» **DATASET ENTRIES**
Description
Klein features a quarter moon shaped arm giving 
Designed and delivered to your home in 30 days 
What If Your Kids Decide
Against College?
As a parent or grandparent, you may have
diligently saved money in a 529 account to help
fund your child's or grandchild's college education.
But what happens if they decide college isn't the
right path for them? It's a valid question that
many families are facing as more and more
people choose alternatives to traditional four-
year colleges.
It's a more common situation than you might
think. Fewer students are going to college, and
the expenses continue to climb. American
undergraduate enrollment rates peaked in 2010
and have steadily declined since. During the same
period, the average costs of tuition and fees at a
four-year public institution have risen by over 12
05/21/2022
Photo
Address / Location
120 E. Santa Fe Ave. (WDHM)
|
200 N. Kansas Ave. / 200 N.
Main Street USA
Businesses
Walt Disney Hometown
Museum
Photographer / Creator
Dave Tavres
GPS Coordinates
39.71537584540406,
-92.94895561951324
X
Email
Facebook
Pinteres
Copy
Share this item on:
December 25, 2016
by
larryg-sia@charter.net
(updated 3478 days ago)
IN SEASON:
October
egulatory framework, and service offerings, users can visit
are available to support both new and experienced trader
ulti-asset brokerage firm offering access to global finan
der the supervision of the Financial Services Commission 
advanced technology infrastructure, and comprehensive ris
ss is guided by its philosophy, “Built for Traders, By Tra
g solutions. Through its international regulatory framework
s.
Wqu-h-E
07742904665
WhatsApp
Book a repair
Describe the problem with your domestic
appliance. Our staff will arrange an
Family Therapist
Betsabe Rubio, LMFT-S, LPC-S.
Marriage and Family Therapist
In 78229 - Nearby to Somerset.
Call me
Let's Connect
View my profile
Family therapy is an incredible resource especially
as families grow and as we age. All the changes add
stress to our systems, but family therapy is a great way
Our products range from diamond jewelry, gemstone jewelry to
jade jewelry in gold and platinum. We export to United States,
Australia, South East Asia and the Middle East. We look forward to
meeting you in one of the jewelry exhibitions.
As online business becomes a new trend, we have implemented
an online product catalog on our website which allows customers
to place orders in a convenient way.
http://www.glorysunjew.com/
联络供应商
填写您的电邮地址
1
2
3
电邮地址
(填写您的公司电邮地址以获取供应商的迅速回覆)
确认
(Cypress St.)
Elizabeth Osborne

» **ACTIVITY**
Please give every line of the entries, from the first one down through the line containing "advanced technology infrastructure, and", as a JSON list of strings with one string per line and blank lines left out.

» **FINISHED EXERCISE**
[
  "Description",
  "Klein features a quarter moon shaped arm giving ",
  "Designed and delivered to your home in 30 days ",
  "What If Your Kids Decide",
  "Against College?",
  "As a parent or grandparent, you may have",
  "diligently saved money in a 529 account to help",
  "fund your child's or grandchild's college education.",
  "But what happens if they decide college isn't the",
  "right path for them? It's a valid question that",
  "many families are facing as more and more",
  "people choose alternatives to traditional four-",
  "year colleges.",
  "It's a more common situation than you might",
  "think. Fewer students are going to college, and",
  "the expenses continue to climb. American",
  "undergraduate enrollment rates peaked in 2010",
  "and have steadily declined since. During the same",
  "period, the average costs of tuition and fees at a",
  "four-year public institution have risen by over 12",
  "05/21/2022",
  "Photo",
  "Address / Location",
  "120 E. Santa Fe Ave. (WDHM)",
  "|",
  "200 N. Kansas Ave. / 200 N.",
  "Main Street USA",
  "Businesses",
  "Walt Disney Hometown",
  "Museum",
  "Photographer / Creator",
  "Dave Tavres",
  "GPS Coordinates",
  "39.71537584540406,",
  "-92.94895561951324",
  "X",
  "Email",
  "Facebook",
  "Pinteres",
  "Copy",
  "Share this item on:",
  "December 25, 2016",
  "by",
  "larryg-sia@charter.net",
  "(updated 3478 days ago)",
  "IN SEASON:",
  "October",
  "egulatory framework, and service offerings, users can visit",
  "are available to support both new and experienced trader",
  "ulti-asset brokerage firm offering access to global finan",
  "der the supervision of the Financial Services Commission ",
  "advanced technology infrastructure, and comprehensive ris"
]